## AIM
Copy the class action article starting at the words "The employees said that" and ending after "submitted, the employees said.", substituting "site supervisors" for "resort managers".

## TEXT SEGMENT
§ §

May Part of a Class Action Represent the Whole?

Payroll on Bloomberg Tax is built to get you to the right answer faster and more efficiently. Get all the payroll intelligence you need with Bloomberg Tax expert analysis, perspectives and...

By Jazlyn Williams

“There’s no way this class action is valid,” said Jeremy, an owner of a hotel chain. “The employees’ situations aren’t similar enough.”

“It’s possible that one or two employees have a genuine complaint, but those who do should face us in court individually,” said Kyle, Jeremy’s lawyer.

Facts: A resort company with four locations in Tennessee hired workers to sell timeshares. Employees were grouped into three categories of nonexempt sales representatives that each focused on a different customer base.

The resorts had common management structures and used the same timekeeping and compensation practices. All sales representatives were paid on a commission basis, with a minimum wage advance that was deducted from commissions, and were entitled to overtime pay based on commission amounts.

To avoid negatively affecting a resort’s net operating income, managers told employees that they would be paid minimum wage for hours worked exceeding 40 in a week and that such pay would be deducted from commissions, the employees said.

The employees said that they clocked out during the day even if they still were working and did not accurately record hours worked on weekends to avoid recording more than 40 hours in a week. Time cards that reflected more than 40 hours were edited by resort managers to reduce the number of hours submitted, the employees said.

The employees filed a class action claiming that the employer failed to pay overtime in violation of the Fair Labor Standards Act. They sought to recover unpaid wages and damages.

The employer and the employees initially agreed to allow representative testimonies at trial to minimize the burden for the employees while still giving the employer the chance to cross-examine them.

After trial, the employer claimed that the employees chosen to testify against the company could not represent the entire class action. There was too much variation in employees’ descriptions of how hours were falsely recorded or removed from time cards and the four resort locations were not proportionately represented in employee testimonies, the employer said.

A statistician testifying on behalf of the employer said that the 30 employees chosen to testify were inherently biased because they were not selected at random. The employees’ duties, number of hours worked, and number of unrecorded hours varied widely, so there was a higher chance for error if the court applied conclusions drawn from employee testimonies to the entire class, the statistician said.

Because accurate conclusions could not be drawn regarding the employer’s liability for the nontestifying employees, the class action must be decertified, the employer said.

§ §

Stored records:
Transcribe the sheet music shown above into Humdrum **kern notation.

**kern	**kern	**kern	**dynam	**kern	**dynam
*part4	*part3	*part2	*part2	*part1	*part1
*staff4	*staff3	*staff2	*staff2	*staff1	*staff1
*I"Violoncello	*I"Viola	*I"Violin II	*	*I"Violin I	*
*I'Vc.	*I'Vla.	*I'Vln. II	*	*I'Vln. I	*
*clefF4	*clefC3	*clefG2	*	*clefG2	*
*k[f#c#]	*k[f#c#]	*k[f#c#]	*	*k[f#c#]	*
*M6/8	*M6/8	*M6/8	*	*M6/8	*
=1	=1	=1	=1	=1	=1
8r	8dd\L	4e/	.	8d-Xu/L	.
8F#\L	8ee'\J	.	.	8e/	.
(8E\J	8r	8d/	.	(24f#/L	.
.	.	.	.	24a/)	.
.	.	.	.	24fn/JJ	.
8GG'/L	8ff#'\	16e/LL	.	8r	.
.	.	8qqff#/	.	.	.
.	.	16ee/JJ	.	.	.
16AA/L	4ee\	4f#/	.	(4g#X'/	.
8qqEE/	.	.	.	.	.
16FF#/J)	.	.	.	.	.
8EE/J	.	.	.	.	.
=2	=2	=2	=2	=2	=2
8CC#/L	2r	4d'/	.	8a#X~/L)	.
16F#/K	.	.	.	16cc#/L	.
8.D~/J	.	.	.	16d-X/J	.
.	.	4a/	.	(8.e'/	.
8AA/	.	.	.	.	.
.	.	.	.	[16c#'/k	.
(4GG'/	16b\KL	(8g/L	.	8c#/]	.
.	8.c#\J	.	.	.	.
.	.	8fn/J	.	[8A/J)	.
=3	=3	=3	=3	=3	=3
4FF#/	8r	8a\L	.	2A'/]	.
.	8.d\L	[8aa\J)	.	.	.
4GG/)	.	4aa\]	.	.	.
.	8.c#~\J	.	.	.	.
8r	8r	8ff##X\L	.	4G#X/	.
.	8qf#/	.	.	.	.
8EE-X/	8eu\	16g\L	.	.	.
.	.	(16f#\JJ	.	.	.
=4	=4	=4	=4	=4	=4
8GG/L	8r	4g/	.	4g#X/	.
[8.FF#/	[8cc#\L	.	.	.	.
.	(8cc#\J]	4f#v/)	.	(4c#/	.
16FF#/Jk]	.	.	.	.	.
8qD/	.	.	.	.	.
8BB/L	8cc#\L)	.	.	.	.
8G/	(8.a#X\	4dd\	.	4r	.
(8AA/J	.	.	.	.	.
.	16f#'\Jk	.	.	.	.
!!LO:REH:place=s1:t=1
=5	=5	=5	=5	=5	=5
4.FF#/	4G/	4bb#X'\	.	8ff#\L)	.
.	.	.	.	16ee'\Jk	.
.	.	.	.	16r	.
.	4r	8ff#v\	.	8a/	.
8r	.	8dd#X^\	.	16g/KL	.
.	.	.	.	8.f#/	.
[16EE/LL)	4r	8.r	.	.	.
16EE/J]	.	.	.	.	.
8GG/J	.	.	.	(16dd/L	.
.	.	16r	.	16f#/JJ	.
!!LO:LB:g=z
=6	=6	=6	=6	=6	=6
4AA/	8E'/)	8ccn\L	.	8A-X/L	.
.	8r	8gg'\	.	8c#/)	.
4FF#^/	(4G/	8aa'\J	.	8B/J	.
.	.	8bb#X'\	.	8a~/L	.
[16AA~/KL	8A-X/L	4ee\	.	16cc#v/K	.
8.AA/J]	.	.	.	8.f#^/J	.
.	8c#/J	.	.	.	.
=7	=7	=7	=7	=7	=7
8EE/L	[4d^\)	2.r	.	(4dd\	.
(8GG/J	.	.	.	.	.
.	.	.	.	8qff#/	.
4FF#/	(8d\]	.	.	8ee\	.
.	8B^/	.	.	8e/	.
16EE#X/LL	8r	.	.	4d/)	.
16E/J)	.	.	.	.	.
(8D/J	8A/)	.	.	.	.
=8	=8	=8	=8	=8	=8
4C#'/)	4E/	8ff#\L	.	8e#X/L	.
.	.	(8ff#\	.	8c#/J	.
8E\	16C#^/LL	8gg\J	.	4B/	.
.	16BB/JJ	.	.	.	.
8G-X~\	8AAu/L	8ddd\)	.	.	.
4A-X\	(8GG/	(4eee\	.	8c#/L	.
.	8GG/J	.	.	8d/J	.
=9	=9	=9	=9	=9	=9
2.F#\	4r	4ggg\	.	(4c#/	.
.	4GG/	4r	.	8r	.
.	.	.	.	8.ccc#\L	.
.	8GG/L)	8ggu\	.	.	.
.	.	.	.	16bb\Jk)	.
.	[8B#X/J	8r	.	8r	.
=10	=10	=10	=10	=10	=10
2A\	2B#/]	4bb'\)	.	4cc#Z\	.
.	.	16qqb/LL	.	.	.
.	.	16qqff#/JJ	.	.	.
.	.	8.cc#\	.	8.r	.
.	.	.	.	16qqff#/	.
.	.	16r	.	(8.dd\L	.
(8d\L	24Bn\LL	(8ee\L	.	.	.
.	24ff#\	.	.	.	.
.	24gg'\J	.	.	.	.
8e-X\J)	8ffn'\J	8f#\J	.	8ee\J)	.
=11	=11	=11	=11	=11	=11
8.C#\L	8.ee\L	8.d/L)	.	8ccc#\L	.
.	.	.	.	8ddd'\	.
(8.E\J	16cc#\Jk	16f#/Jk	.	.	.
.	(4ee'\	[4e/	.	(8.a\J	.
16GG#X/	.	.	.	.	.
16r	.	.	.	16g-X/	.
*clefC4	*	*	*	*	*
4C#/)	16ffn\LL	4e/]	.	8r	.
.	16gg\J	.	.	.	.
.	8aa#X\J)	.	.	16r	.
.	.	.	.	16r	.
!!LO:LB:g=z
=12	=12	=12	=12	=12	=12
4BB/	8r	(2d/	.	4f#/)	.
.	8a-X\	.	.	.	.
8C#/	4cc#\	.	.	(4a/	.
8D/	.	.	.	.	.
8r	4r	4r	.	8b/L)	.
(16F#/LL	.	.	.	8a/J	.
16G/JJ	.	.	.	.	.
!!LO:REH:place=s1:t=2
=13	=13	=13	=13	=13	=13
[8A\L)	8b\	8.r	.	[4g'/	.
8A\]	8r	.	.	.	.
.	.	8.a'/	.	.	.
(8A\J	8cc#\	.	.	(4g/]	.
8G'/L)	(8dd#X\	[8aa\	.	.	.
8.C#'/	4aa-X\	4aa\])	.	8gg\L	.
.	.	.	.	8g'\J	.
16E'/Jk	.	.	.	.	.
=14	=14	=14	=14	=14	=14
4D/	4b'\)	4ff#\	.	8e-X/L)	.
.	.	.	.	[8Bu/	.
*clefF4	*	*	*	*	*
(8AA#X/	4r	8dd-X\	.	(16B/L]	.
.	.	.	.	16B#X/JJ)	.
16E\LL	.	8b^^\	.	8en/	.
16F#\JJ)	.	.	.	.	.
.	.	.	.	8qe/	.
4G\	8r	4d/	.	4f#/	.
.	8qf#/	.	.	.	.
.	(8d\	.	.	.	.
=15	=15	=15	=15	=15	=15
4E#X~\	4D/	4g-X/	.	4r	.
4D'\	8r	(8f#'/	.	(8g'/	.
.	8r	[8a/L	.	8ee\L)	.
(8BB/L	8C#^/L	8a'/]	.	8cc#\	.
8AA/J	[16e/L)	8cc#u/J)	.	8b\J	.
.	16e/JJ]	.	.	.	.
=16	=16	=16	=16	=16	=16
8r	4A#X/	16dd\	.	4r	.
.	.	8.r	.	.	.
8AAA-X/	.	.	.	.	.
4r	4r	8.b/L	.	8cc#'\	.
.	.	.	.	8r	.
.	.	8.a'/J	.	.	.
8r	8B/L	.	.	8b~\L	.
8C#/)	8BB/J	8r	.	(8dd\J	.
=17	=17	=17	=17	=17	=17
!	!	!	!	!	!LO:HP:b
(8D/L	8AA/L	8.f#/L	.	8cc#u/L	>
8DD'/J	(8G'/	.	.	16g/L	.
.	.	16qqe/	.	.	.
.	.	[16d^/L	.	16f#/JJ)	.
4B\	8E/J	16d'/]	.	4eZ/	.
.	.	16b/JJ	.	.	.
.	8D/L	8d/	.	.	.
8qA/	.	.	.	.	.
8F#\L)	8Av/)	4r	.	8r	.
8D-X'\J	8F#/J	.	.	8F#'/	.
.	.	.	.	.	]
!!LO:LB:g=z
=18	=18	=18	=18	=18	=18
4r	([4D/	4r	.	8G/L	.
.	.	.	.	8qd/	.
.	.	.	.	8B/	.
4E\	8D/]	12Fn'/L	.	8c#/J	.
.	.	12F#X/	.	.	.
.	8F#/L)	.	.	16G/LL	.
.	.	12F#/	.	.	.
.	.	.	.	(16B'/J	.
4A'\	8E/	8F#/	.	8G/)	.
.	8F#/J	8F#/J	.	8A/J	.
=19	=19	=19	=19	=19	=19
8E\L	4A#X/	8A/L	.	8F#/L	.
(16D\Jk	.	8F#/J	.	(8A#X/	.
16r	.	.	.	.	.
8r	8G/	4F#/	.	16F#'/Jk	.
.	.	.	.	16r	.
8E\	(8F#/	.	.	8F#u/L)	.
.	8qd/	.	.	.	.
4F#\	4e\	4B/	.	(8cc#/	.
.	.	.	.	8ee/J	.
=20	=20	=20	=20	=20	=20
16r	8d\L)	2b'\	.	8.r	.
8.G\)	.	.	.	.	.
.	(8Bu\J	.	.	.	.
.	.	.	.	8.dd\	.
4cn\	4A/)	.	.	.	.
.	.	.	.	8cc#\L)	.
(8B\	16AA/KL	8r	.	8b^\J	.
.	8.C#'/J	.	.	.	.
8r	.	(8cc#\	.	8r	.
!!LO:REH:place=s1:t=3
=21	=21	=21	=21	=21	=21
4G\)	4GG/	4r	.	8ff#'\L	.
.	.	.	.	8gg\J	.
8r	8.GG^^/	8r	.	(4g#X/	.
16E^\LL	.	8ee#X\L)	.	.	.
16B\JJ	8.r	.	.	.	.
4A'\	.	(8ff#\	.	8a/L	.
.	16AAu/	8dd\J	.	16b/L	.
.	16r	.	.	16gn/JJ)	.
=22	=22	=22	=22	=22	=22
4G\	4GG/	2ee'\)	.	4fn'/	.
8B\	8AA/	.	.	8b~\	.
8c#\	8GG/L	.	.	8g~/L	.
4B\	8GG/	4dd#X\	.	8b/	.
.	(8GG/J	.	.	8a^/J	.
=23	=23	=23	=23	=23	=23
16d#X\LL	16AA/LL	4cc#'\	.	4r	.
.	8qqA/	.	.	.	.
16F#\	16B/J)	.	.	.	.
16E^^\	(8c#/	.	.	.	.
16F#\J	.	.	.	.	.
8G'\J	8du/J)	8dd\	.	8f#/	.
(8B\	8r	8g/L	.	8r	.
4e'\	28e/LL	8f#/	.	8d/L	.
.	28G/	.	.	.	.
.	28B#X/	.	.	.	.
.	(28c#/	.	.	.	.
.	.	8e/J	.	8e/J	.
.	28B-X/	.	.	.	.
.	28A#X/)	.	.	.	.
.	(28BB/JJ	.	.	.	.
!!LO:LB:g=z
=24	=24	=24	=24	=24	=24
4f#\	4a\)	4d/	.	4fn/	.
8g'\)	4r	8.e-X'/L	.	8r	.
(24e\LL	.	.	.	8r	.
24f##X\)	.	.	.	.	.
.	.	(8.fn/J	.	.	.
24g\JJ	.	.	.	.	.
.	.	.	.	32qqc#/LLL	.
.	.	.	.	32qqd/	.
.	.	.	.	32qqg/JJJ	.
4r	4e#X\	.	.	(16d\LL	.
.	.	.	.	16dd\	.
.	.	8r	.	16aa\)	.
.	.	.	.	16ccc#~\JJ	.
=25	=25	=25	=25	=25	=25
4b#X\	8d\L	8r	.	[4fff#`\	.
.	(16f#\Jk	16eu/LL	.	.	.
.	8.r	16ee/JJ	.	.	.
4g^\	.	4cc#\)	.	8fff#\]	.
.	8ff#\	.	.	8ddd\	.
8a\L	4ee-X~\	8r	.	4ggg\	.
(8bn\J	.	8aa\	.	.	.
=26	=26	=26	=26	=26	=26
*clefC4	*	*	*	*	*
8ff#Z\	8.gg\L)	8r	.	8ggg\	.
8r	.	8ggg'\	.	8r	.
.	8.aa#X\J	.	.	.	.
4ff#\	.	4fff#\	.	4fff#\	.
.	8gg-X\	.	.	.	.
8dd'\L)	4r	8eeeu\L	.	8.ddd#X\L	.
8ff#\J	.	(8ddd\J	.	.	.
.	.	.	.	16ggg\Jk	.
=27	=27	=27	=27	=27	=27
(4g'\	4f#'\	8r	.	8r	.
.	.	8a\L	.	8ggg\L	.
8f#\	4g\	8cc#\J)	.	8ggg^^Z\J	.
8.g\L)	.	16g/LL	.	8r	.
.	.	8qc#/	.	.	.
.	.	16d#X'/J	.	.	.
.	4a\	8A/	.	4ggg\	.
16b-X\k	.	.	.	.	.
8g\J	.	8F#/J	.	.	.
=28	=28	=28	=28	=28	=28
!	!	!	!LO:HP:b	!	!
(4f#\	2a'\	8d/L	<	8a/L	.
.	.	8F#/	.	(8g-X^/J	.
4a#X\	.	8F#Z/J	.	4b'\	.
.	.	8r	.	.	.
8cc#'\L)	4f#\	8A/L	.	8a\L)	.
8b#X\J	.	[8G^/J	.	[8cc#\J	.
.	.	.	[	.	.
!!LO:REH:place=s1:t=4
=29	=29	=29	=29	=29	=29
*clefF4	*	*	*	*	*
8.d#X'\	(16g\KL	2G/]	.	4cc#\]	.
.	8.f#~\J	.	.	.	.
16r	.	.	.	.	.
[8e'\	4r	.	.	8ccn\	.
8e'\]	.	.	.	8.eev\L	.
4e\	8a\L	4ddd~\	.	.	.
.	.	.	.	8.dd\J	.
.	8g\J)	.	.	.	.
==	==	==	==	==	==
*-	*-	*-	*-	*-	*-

§ §

## SOLUTION
The employees said that they clocked out during the day even if they still were working and did not accurately record hours worked on weekends to avoid recording more than 40 hours in a week. Time cards that reflected more than 40 hours were edited by site supervisors to reduce the number of hours submitted, the employees said.